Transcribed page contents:

☆ ☆ ☆ ☆ ☆ ☆ ☆

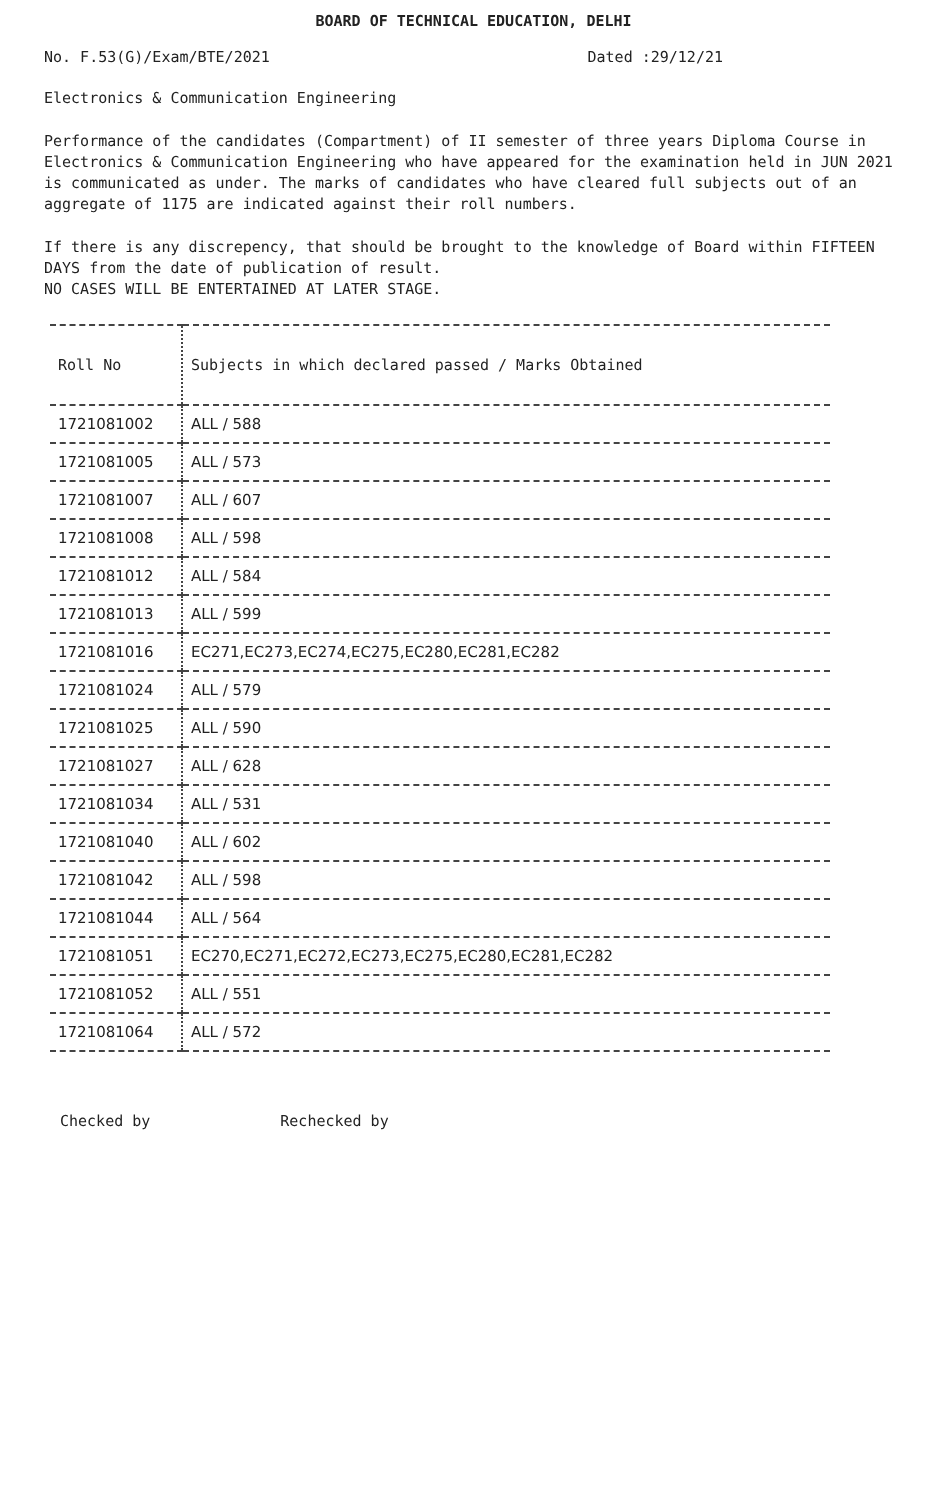BOARD OF TECHNICAL EDUCATION, DELHI
No. F.53(G)/Exam/BTE/2021 Dated :29/12/21
Electronics & Communication Engineering
Performance of the candidates (Compartment) of II semester of three years Diploma Course in Electronics & Communication Engineering who have appeared for the examination held in JUN 2021 is communicated as under. The marks of candidates who have cleared full subjects out of an aggregate of 1175 are indicated against their roll numbers.
If there is any discrepency, that should be brought to the knowledge of Board within FIFTEEN DAYS from the date of publication of result.
NO CASES WILL BE ENTERTAINED AT LATER STAGE.
| Roll No | Subjects in which declared passed / Marks Obtained |
| --- | --- |
| 1721081002 | ALL / 588 |
| 1721081005 | ALL / 573 |
| 1721081007 | ALL / 607 |
| 1721081008 | ALL / 598 |
| 1721081012 | ALL / 584 |
| 1721081013 | ALL / 599 |
| 1721081016 | EC271,EC273,EC274,EC275,EC280,EC281,EC282 |
| 1721081024 | ALL / 579 |
| 1721081025 | ALL / 590 |
| 1721081027 | ALL / 628 |
| 1721081034 | ALL / 531 |
| 1721081040 | ALL / 602 |
| 1721081042 | ALL / 598 |
| 1721081044 | ALL / 564 |
| 1721081051 | EC270,EC271,EC272,EC273,EC275,EC280,EC281,EC282 |
| 1721081052 | ALL / 551 |
| 1721081064 | ALL / 572 |
Checked by Rechecked by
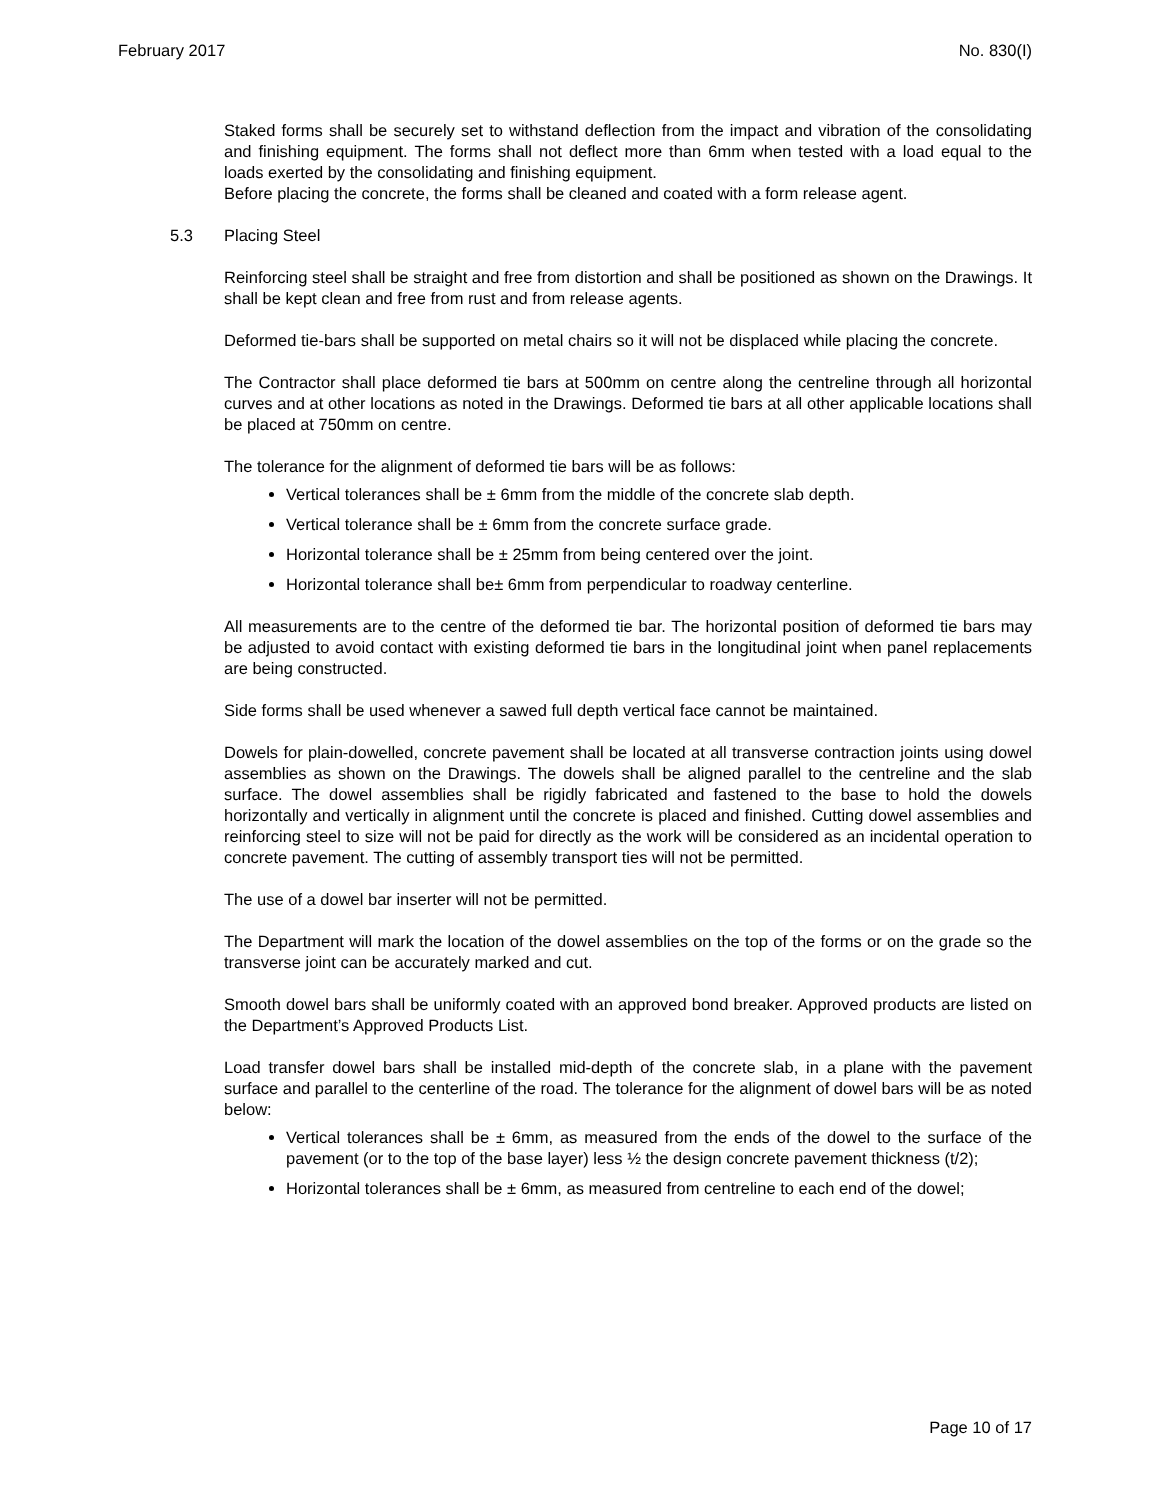February 2017 No. 830(I)
Staked forms shall be securely set to withstand deflection from the impact and vibration of the consolidating and finishing equipment. The forms shall not deflect more than 6mm when tested with a load equal to the loads exerted by the consolidating and finishing equipment.
Before placing the concrete, the forms shall be cleaned and coated with a form release agent.
5.3 Placing Steel
Reinforcing steel shall be straight and free from distortion and shall be positioned as shown on the Drawings. It shall be kept clean and free from rust and from release agents.
Deformed tie-bars shall be supported on metal chairs so it will not be displaced while placing the concrete.
The Contractor shall place deformed tie bars at 500mm on centre along the centreline through all horizontal curves and at other locations as noted in the Drawings. Deformed tie bars at all other applicable locations shall be placed at 750mm on centre.
The tolerance for the alignment of deformed tie bars will be as follows:
Vertical tolerances shall be ± 6mm from the middle of the concrete slab depth.
Vertical tolerance shall be ± 6mm from the concrete surface grade.
Horizontal tolerance shall be ± 25mm from being centered over the joint.
Horizontal tolerance shall be± 6mm from perpendicular to roadway centerline.
All measurements are to the centre of the deformed tie bar. The horizontal position of deformed tie bars may be adjusted to avoid contact with existing deformed tie bars in the longitudinal joint when panel replacements are being constructed.
Side forms shall be used whenever a sawed full depth vertical face cannot be maintained.
Dowels for plain-dowelled, concrete pavement shall be located at all transverse contraction joints using dowel assemblies as shown on the Drawings. The dowels shall be aligned parallel to the centreline and the slab surface. The dowel assemblies shall be rigidly fabricated and fastened to the base to hold the dowels horizontally and vertically in alignment until the concrete is placed and finished. Cutting dowel assemblies and reinforcing steel to size will not be paid for directly as the work will be considered as an incidental operation to concrete pavement. The cutting of assembly transport ties will not be permitted.
The use of a dowel bar inserter will not be permitted.
The Department will mark the location of the dowel assemblies on the top of the forms or on the grade so the transverse joint can be accurately marked and cut.
Smooth dowel bars shall be uniformly coated with an approved bond breaker. Approved products are listed on the Department’s Approved Products List.
Load transfer dowel bars shall be installed mid-depth of the concrete slab, in a plane with the pavement surface and parallel to the centerline of the road. The tolerance for the alignment of dowel bars will be as noted below:
Vertical tolerances shall be ± 6mm, as measured from the ends of the dowel to the surface of the pavement (or to the top of the base layer) less ½ the design concrete pavement thickness (t/2);
Horizontal tolerances shall be ± 6mm, as measured from centreline to each end of the dowel;
Page 10 of 17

☆ ☆ ☆ ☆ ☆ ☆ ☆

▶ _Your assignment_
Counting only lines of the data above that hold "grade", report the total and nothing else.

▶ _Finished exercise_
2